TEXT PASSAGE —
----

Oil Spill on the Yellowstone River Hits Close to Home

yellowstone river 5.jpg

Less than a mile from our office, as I write this, snowmelt from the Northern Rockies screams downstream in the Yellowstone River.  The Yellowstone – the longest undammed river in the lower 48 states – is an iconic, wild American river, and, around here, people simply call it The River.

The Yellowstone begins in the wild, roadless southeast corner of Yellowstone National Park in Wyoming.  It flows north and east for almost 700 miles before it joins the Missouri River in western North Dakota.  I have floated several miles of the Yellowstone, fished it many times, hunted ducks with my dog on it, backpacked alongside it with my wife and friends, and slept next to it.  The Yellowstone River is an American treasure.

 As such, when I returned this week after spending the long holiday weekend camping in and exploring a remote mountain valley near the Montana and Idaho border – blissfully free of cell phones, computers, and the never-ending American news cycle – I was stunned and saddened to learn that a disastrous oil spill occurred in the Yellowstone River late Friday night when an Exxon oil pipeline ruptured and puked tens of thousands of gallons of oil into The River.

For most Americans (myself included), I bet that oil spills merely register as some distant event they watch on CNN.  Sure, BP’s Deepwater Horizon nightmare in the Gulf garnered weeks of intense media attention, but unless the affected area of the Gulf is tangibly relevant for you (i.e., you live there, you fish there, you vacation there, etc.), it’s probably just another far-off disaster that gurgles from the TV while you cook dinner.

So when I heard about the oil spill in the Yellowstone, my heart sank, as I gasped, “The Yellowstone? No, that couldn’t have happened.”  Oil spills are supposed to happen far away, not on a river you know and love. 

I spoke with my younger brother, Dan, about the Yellowstone fiasco yesterday.  He lives in Massachusetts, but he fished and floated the Yellowstone with me last summer.  Also shocked, he said, “I can’t believe it.  You just don’t associate an oil spill with the Yellowstone.  Knowing the river, this is different.  This is really insane.”

And the more I read about the Yellowstone spill, the more I realize how many more rivers and communities – places where an oil spill today seems intangibly distant – are also at great risk of a disaster in their neck of the woods. 

An article in today’s Bozeman Daily Chronicle states that “as officials grapple with the oil spill in the Yellowstone River near Laurel, the fact is that oil and gas pipelines and storage areas along the banks of Montana's pristine waters are almost as common as trout fishermen.”  

There are thousands of miles of aging buried pipelines, and there have already been spills in the past year in Michigan, Salt Lake City, and multiple in Canada and the Great Plains.

Where will the next pipeline rupture occur? 

Fortunately, the Bozeman Daily Chronicle article also notes that the Yellowstone spill “has some people questioning whether regulators can do more to put a buffer between American fuel and American water.”

----

RECORDS PROVIDED —
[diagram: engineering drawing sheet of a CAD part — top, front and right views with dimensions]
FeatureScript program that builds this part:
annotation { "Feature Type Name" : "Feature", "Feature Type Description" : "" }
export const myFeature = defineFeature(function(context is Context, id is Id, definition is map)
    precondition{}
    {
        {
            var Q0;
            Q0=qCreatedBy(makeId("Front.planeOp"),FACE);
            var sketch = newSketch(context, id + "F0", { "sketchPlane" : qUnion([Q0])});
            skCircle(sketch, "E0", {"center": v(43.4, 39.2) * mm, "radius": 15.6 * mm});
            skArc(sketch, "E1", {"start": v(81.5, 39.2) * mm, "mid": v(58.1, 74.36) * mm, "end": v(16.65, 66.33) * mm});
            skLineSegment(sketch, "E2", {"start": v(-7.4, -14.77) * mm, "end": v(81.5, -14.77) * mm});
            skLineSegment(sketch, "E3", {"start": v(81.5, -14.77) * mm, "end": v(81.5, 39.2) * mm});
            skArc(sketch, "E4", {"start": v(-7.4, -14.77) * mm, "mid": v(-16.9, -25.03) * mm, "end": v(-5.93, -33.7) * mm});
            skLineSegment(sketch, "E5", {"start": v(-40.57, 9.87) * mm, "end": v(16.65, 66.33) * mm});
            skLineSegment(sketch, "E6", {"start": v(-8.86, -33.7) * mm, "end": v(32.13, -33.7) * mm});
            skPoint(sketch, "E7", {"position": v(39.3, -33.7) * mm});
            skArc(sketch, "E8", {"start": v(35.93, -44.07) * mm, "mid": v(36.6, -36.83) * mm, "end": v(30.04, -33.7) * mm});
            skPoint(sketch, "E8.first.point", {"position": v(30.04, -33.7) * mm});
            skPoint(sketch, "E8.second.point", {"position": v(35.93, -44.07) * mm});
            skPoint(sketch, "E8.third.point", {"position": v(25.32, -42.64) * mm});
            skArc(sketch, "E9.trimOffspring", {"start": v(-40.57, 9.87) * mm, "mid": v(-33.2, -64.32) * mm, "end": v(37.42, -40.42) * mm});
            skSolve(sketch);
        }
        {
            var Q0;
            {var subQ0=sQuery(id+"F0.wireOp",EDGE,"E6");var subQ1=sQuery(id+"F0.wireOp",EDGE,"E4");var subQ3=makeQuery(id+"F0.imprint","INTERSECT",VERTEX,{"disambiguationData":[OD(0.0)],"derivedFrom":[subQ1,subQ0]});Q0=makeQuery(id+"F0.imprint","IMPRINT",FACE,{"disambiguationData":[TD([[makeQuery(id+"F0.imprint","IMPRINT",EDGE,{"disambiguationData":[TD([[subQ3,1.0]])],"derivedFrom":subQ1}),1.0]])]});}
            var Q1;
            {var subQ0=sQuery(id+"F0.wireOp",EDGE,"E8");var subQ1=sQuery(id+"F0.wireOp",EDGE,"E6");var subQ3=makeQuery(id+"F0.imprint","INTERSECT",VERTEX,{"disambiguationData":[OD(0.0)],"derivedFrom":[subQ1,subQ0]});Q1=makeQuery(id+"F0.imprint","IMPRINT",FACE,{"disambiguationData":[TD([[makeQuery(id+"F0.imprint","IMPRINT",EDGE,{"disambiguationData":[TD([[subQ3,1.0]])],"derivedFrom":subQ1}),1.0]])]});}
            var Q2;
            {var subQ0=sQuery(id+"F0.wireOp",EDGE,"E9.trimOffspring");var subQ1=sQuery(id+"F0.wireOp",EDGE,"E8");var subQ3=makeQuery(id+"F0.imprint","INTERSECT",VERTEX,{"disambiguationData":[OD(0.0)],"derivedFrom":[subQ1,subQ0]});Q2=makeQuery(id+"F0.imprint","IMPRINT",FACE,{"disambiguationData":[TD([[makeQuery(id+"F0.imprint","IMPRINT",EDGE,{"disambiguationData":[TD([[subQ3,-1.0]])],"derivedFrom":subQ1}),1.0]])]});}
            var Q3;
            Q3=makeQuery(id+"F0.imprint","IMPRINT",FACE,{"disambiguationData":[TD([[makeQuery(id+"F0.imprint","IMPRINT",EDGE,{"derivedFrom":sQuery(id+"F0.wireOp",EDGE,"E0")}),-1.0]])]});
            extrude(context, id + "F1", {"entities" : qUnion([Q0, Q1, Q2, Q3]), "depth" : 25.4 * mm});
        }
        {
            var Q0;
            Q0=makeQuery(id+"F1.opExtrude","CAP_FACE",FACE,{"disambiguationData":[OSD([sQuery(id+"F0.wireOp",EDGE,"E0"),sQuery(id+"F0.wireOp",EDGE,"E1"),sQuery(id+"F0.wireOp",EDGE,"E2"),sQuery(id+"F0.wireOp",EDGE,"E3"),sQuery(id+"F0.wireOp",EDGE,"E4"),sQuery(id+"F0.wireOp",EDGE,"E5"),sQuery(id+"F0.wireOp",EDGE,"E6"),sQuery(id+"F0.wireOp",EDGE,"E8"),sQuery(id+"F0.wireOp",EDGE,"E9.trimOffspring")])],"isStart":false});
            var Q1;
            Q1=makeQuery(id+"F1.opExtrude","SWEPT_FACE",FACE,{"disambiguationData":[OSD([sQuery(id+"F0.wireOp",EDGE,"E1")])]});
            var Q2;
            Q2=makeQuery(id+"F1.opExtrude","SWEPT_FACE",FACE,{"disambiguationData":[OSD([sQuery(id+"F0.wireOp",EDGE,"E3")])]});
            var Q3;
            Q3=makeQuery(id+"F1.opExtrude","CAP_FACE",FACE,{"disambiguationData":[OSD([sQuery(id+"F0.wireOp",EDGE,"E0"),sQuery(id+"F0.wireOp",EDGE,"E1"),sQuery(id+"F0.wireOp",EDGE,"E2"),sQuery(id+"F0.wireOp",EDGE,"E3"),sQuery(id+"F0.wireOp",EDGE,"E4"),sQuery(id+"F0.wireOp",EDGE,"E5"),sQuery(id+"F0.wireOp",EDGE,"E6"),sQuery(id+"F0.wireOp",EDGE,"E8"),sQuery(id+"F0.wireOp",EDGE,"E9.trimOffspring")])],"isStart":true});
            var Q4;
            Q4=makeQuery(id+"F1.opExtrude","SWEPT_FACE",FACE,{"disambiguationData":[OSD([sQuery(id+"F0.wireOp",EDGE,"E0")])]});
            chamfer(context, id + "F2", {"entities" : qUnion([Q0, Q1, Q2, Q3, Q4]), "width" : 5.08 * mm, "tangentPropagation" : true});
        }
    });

----

WHAT IS BEING ASKED — Continue the article about the oil spill on the Yellowstone River, starting after its final sentence.

RESPONSE —
As my colleagues Susan Casey-Lefkowitz, Bobby McEnaney, and Anthony Swift have written this week, America’s pipeline safety regulations can – and must – be strengthened to protect precious resources like the Yellowstone River.

Because the reality is that while our friendly multinational oil companies do a wonderful job feigning shock and awe each time one of their pipelines bursts, these “accidents” happen regularly.  We need tougher regulations, and we need to think more critically about where these pipelines should be built.

We are not going to free ourselves of oil tomorrow, but we need to do a much better job regulating how our oil is supplied and transported across the country.

A good place to start (in addition to toughening state and federal regulations) is for the U.S. State Department to say no to TransCanada’s proposal to build its Keystone XL tar sands oil pipeline from northern Alberta in Canada through Montana, South Dakota, Nebraska, Kansas and Oklahoma all the way down to the refineries on the Gulf Coast of Texas. 

Tar sands oil from Canada is more corrosive, more prone to spills, and more difficult to clean up than conventional oil.  And – you’re not going to believe this – TransCanada wants its tar sands pipeline, like the Exxon pipeline that just popped, to go underneath the Yellowstone River in Montana (though TransCanada says not to worry because it would be buried deeper in the riverbed than the Exxon pipeline, use thicker steel and operate at lower-than-allowed pressures).  Oh, and the Keystone pipeline would supply about 20 times more oil than the ruptured Exxon pipeline.

About 100 miles downstream of our office, Exxon’s busted oil pipeline just created a nightmare for the Yellowstone River and the farmers, ranchers, anglers, and communities downstream of the spill.  While federal, state, local, and Exxon officials work to clean up and contain the spill, this tragedy had better serve as a highly caffeinated wake-up call that it’s time to strengthen our pipeline regulatory system and say no TransCanada's Keystone XL pipeline.

As the oil-stained water of the Yellowstone River shows us, we can’t afford not to.